2005 Hurricane Season in the North Atlantic Approached Theoretical Limit

Posted on Categories Discover Magazine

Hurricane Katrina, imaged on Sunday, August 28, 2005, near the peak of its intensity. (Credit: Jeff Schmaltz, MODIS Rapid Response Team, NASA/GSFC)

2005 was a crazy year in the North Atlantic. That hurricane season saw not only the most tropical cyclones in recorded history for the region, it also spawned the lowest pressure measured in the Atlantic, the strongest Atlantic hurricane ever, the most hurricanes and the highest accumulated cyclone energy index on record. There were so many storms that we ran out of names for them. By the time Hurricane Epsilon had died away in December, 28 tropical cyclones had swept through the area.

Tropical cyclones include hurricanes, typhoons and tropical depressions, and are characterized by rapid rotation, a central low-pressure center, strong winds and heavy rain.

Storm Overload

Now, writing in Science Advancesresearchers find that the 2005 season can go down as essentially the most tropical cyclone-rich year ever. Using several different models, they find that 28 tropical cyclones is very near the effective limit for storms in the North Atlantic in one season, and is unlikely to be topped under current climate conditions.

If there was a dial for the North Atlantic, that year it would have been set to “Max Hurricane”.

Researchers led by two scientists from Australia’s Climate Science Center used data on storms in the North Atlantic dating back to 1851. That allowed them to capture storms that meteorologists may have missed before the era of satellite surveillance. They plugged this data into two separate models of storm formation to generate what’s called genesis potential indices (GPI’s), estimates of how large-scale climate conditions play into the formation of tropical cyclones.

They ran the two models for long periods of time — 1,000 years for one, and 5,000 years for another — to see what the upper limit on the number of storms in a single season might be. There was just a 3.5 percent chance that any given year would exceed the 2005 total of 28 storms, and even then, it did not exceed that number by much.

So, while a given year could be theoretically more stormy than 2005, it offers a good practical limit for what we might expect. That being said, predicting how storm-filled any given year might be using their models is difficult because there are many variables that change randomly (or, at least, are beyond our abilities to predict) from year to year.
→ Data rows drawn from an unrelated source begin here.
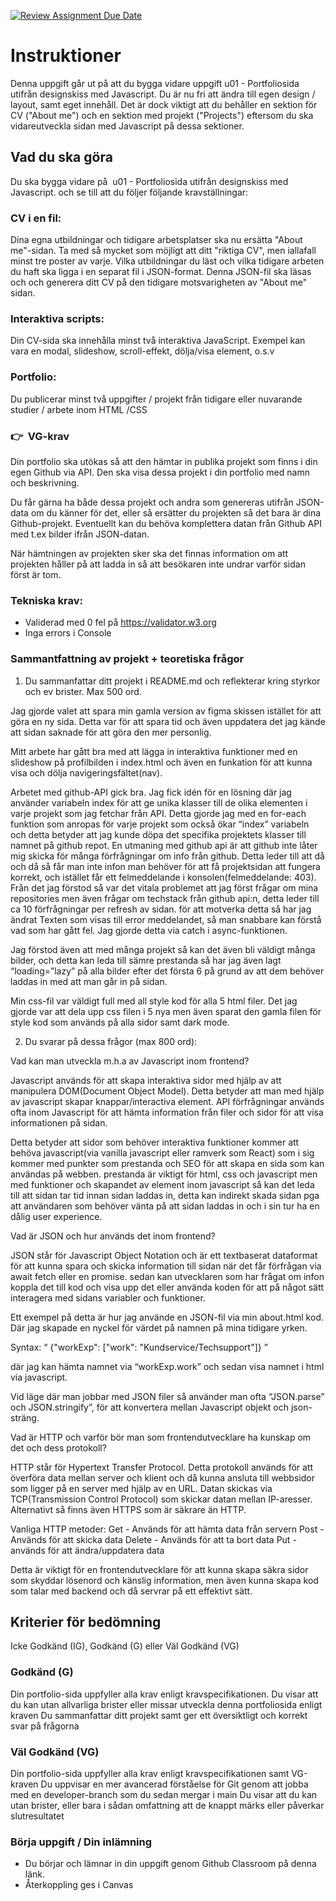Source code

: [![Review Assignment Due Date](https://classroom.github.com/assets/deadline-readme-button-22041afd0340ce965d47ae6ef1cefeee28c7c493a6346c4f15d667ab976d596c.svg)](https://classroom.github.com/a/Y0f03qEq)

# Instruktioner

Denna uppgift går ut på att du bygga vidare uppgift u01 - Portfoliosida utifrån designskiss med Javascript. Du är nu fri att ändra till egen design / layout, samt eget innehåll. Det är dock viktigt att du behåller en sektion för CV ("About me") och en sektion med projekt ("Projects") eftersom du ska vidareutveckla sidan med Javascript på dessa sektioner.

## Vad du ska göra

Du ska bygga vidare på  u01 - Portfoliosida utifrån designskiss med Javascript. och se till att du följer följande kravställningar:

### CV i en fil:

Dina egna utbildningar och tidigare arbetsplatser ska nu ersätta "About me"-sidan. Ta med så mycket som möjligt att ditt "riktiga CV", men iallafall minst tre poster av varje.
Vilka utbildningar du läst och vilka tidigare arbeten du haft ska ligga i en separat fil i JSON-format. Denna JSON-fil ska läsas och och generera ditt CV på den tidigare motsvarigheten av "About me" sidan.

### Interaktiva scripts:

Din CV-sida ska innehålla minst två interaktiva JavaScript. Exempel kan vara en modal, slideshow, scroll-effekt, dölja/visa element, o.s.v

### Portfolio:

Du publicerar minst två uppgifter / projekt från tidigare eller nuvarande studier / arbete inom HTML /CSS

### 👉  VG-krav

Din portfolio ska utökas så att den hämtar in publika projekt som finns i din egen Github via API. Den ska visa dessa projekt i din portfolio med namn och beskrivning.

Du får gärna ha både dessa projekt och andra som genereras utifrån JSON-data om du känner för det, eller så ersätter du projekten så det bara är dina Github-projekt. Eventuellt kan du behöva komplettera datan från Github API med t.ex bilder ifrån JSON-datan.

När hämtningen av projekten sker ska det finnas information om att projekten håller på att ladda in så att besökaren inte undrar varför sidan först är tom.

### Tekniska krav:

- Validerad med 0 fel på https://validator.w3.org
- Inga errors i Console

### Sammantfattning av projekt + teoretiska frågor

1. Du sammanfattar ditt projekt i README.md och reflekterar kring styrkor och ev brister. Max 500 ord.

Jag gjorde valet att spara min gamla version av figma skissen istället för att göra en ny sida.
Detta var för att spara tid och även uppdatera det jag kände att sidan saknade för att göra den mer personlig.

Mitt arbete har gått bra med att lägga in interaktiva funktioner med en slideshow på profilbilden i index.html och
även en funkation för att kunna visa och dölja navigeringsfältet(nav).

Arbetet med github-API gick bra. Jag fick idén för en lösning där jag använder variabeln index för att ge unika
klasser till de olika elementen i varje projekt som jag fetchar från API.
Detta gjorde jag med en for-each funktion som anropas för varje projekt som också ökar “index” variabeln
och detta betyder att jag kunde döpa det specifika projektets klasser till namnet på github repot.
En utmaning med github api är att github inte låter mig skicka för många förfrågningar om info från github.
Detta leder till att då och då så får man inte infon man behöver för att få projektsidan att fungera korrekt,
och istället får ett felmeddelande i konsolen(felmeddelande: 403). Från det jag förstod så var det vitala problemet
att jag först frågar om mina repositories men även frågar om techstack från github api:n, detta leder till ca 10
förfrågningar per refresh av sidan. för att motverka detta så har jag ändrat Texten som visas till error meddelandet,
så man snabbare kan förstå vad som har gått fel. Jag gjorde detta via catch i async-funktionen.

Jag förstod även att med många projekt så kan det även bli väldigt många bilder,
och detta kan leda till sämre prestanda så har jag även lagt “loading=”lazy” på alla bilder efter det första 6
på grund av att dem behöver laddas in med att man går in på sidan.

Min css-fil var väldigt full med all style kod för alla 5 html filer.
Det jag gjorde var att dela upp css filen i 5 nya men även sparat den gamla filen för style kod som används
på alla sidor samt dark mode.

2. Du svarar på dessa frågor (max 800 ord):

Vad kan man utveckla m.h.a av Javascript inom frontend?

Javascript används för att skapa interaktiva sidor med hjälp av att manipulera DOM(Document Object Model).
Detta betyder att man med hjälp av javascript skapar knappar/interactiva element.
API förfrågningar används ofta inom Javascript för att hämta information från filer och sidor
för att visa informationen på sidan.

Detta betyder att sidor som behöver interaktiva funktioner kommer att behöva
javascript(via vanilla javascript eller ramverk som React) som i sig kommer med punkter
som prestanda och SEO för att skapa en sida som kan användas på webben.
prestanda är viktigt för html, css och javascript men med funktioner och skapandet av element inom
javascript så kan det leda till att sidan tar tid innan sidan laddas in, detta kan indirekt skada
sidan pga att användaren som behöver vänta på att sidan laddas in och i sin tur ha en dålig user experience.

Vad är JSON och hur används det inom frontend?

JSON står för Javascript Object Notation och är ett textbaserat dataformat för att kunna spara och skicka
information till sidan när det får förfrågan via await fetch eller en promise. sedan kan utvecklaren som har
frågat om infon koppla det till kod och visa upp det eller använda koden för att på något sätt interagera med
sidans variabler och funktioner.

Ett exempel på detta är hur jag använde en JSON-fil via min about.html kod. Där jag skapade en nyckel för värdet på namnen på mina tidigare yrken.

Syntax: “ {"workExp": ["work": "Kundservice/Techsupport"]} ”

där jag kan hämta namnet via “workExp.work” och sedan visa namnet i html via javascript.

Vid läge där man jobbar med JSON filer så använder man ofta “JSON.parse” och JSON.stringify”, för att konvertera mellan
Javascript objekt och json-sträng.

Vad är HTTP och varför bör man som frontendutvecklare ha kunskap om det och dess protokoll?

HTTP står för Hypertext Transfer Protocol.
Detta protokoll används för att överföra data mellan server och klient
och då kunna ansluta till webbsidor som ligger på en server med hjälp av en URL.
Datan skickas via TCP(Transmission Control Protocol) som skickar datan mellan IP-aresser.
Alternativt så finns även HTTPS som är säkrare än HTTP.

Vanliga HTTP metoder:
Get - Används för att hämta data från servern
Post - Används för att skicka data
Delete - Används för att ta bort data
Put - används för att ändra/uppdatera data

Detta är viktigt för en frontendutvecklare för att kunna skapa säkra sidor som skyddar lösenord och känslig information,
men även kunna skapa kod som talar med backend och då servrar på ett effektivt sätt.

## Kriterier för bedömning

Icke Godkänd (IG), Godkänd (G) eller Väl Godkänd (VG)

### Godkänd (G)

Din portfolio-sida uppfyller alla krav enligt kravspecifikationen.
Du visar att du kan utan allvarliga brister eller missar utveckla denna portfoliosida enligt kraven
Du sammanfattar ditt projekt samt ger ett översiktligt och korrekt svar på frågorna

### Väl Godkänd (VG)

Din portfolio-sida uppfyller alla krav enligt kravspecifikationen samt VG-kraven
Du uppvisar en mer avancerad förståelse för Git genom att jobba med en developer-branch som du sedan mergar i main
Du visar att du kan utan brister, eller bara i sådan omfattning att de knappt märks eller påverkar slutresultatet

### Börja uppgift / Din inlämning

- Du börjar och lämnar in din uppgift genom Github Classroom på denna länk.
- Återkoppling ges i Canvas

#
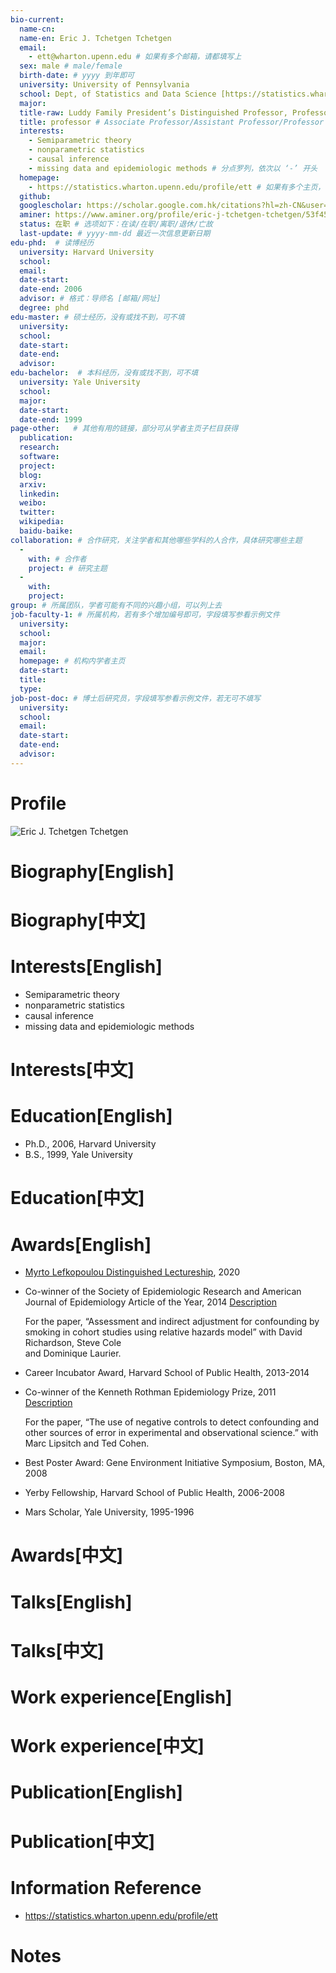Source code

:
 ```yaml
---
bio-current:
  name-cn: 
  name-en: Eric J. Tchetgen Tchetgen
  email: 
    - ett@wharton.upenn.edu # 如果有多个邮箱，请都填写上
  sex: male # male/female
  birth-date: # yyyy 到年即可
  university: University of Pennsylvania 
  school: Dept, of Statistics and Data Science [https://statistics.wharton.upenn.edu/] # 格式：学院名称[学院官网链接]
  major: 
  title-raw: Luddy Family President’s Distinguished Professor, Professor of Statistics and Data Science# 主页原始字符串
  title: professor # Associate Professor/Assistant Professor/Professor
  interests: 
    - Semiparametric theory
    - nonparametric statistics
    - causal inference
    - missing data and epidemiologic methods # 分点罗列，依次以 ‘-’ 开头
  homepage: 
    - https://statistics.wharton.upenn.edu/profile/ett # 如果有多个主页，请都填写上
  github: 
  googlescholar: https://scholar.google.com.hk/citations?hl=zh-CN&user=sHMXWrMAAAAJ
  aminer: https://www.aminer.org/profile/eric-j-tchetgen-tchetgen/53f45299dabfaee1c0b1e5b3 # 从这里查找 https://www.aminer.org/search/person
  status: 在职 # 选项如下：在读/在职/离职/退休/亡故
  last-update: # yyyy-mm-dd 最近一次信息更新日期
edu-phd:  # 读博经历
  university: Harvard University
  school: 
  email: 
  date-start: 
  date-end: 2006
  advisor: # 格式：导师名 [邮箱/网址]
  degree: phd
edu-master: # 硕士经历，没有或找不到，可不填
  university: 
  school: 
  date-start: 
  date-end: 
  advisor:
edu-bachelor:  # 本科经历，没有或找不到，可不填
  university: Yale University
  school: 
  major: 
  date-start: 
  date-end: 1999
page-other:   # 其他有用的链接，部分可从学者主页子栏目获得
  publication: 
  research: 
  software: 
  project: 
  blog: 
  arxiv: 
  linkedin: 
  weibo:
  twitter:
  wikipedia:
  baidu-baike:
collaboration: # 合作研究，关注学者和其他哪些学科的人合作，具体研究哪些主题
  - 
    with: # 合作者
    project: # 研究主题
  - 
    with: 
    project: 
group: # 所属团队，学者可能有不同的兴趣小组，可以列上去
job-faculty-1: # 所属机构，若有多个增加编号即可，字段填写参看示例文件
  university: 
  school: 
  major: 
  email: 
  homepage: # 机构内学者主页
  date-start: 
  title: 
  type: 
job-post-doc: # 博士后研究员，字段填写参看示例文件，若无可不填写
  university: 
  school: 
  email: 
  date-start: 
  date-end: 
  advisor: 
---
```


# Profile

![Eric J. Tchetgen Tchetgen](https://faculty.wharton.upenn.edu/wp-content/uploads/2018/01/Tchetgen_3.jpg)

# Biography[English]

# Biography[中文]

# Interests[English]
  - Semiparametric theory
  - nonparametric statistics
  - causal inference
  - missing data and epidemiologic methods

# Interests[中文]

# Education[English]
  - Ph.D., 2006, Harvard University  
  - B.S., 1999, Yale University
# Education[中文]

# Awards[English]
  - [Myrto Lefkopoulou Distinguished Lectureship](https://www.hsph.harvard.edu/biostatistics/myrto-award/), 2020
  - Co-winner of the Society of Epidemiologic Research and American Journal of Epidemiology Article of the Year, 2014 [Description](https://statistics.wharton.upenn.edu/profile/ett/#)
      
      For the paper, “Assessment and indirect adjustment for confounding by smoking in cohort studies using relative hazards model” with David Richardson, Steve Cole  
      and Dominique Laurier.
      
  - Career Incubator Award, Harvard School of Public Health, 2013-2014
  - Co-winner of the Kenneth Rothman Epidemiology Prize, 2011 [Description](https://statistics.wharton.upenn.edu/profile/ett/#)
      
      For the paper, “The use of negative controls to detect confounding and other sources of error in experimental and observational science.” with Marc Lipsitch and Ted Cohen.
      
  - Best Poster Award: Gene Environment Initiative Symposium, Boston, MA, 2008
  - Yerby Fellowship, Harvard School of Public Health, 2006-2008
  - Mars Scholar, Yale University, 1995-1996
# Awards[中文]

# Talks[English]

# Talks[中文]

# Work experience[English]

# Work experience[中文]

# Publication[English]

# Publication[中文]

# Information Reference
  - https://statistics.wharton.upenn.edu/profile/ett
# Notes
Their work offers some guidance to disaster-relief agencies and organizations when it comes to assessing the worst they may need to prepare for, the researchers say. And they don’t need to prepare for any more storms than we saw in 2005, in other words.

The researchers models couldn’t say anything about how fierce the storms of the near future might be though, nor could they predict where they might fall, and thus, where preparations should be made. There’s been an increasing upward trend in the severity of hurricanes, and that only seems poised to continue. In addition, we could see more storms that cross the line from tropical depression to hurricane, meaning that hurricane numbers could tick upward in the future.

While we may have already experienced the max amount of tropical cyclones we’ll ever get in a season, that doesn’t mean they can’t get stronger.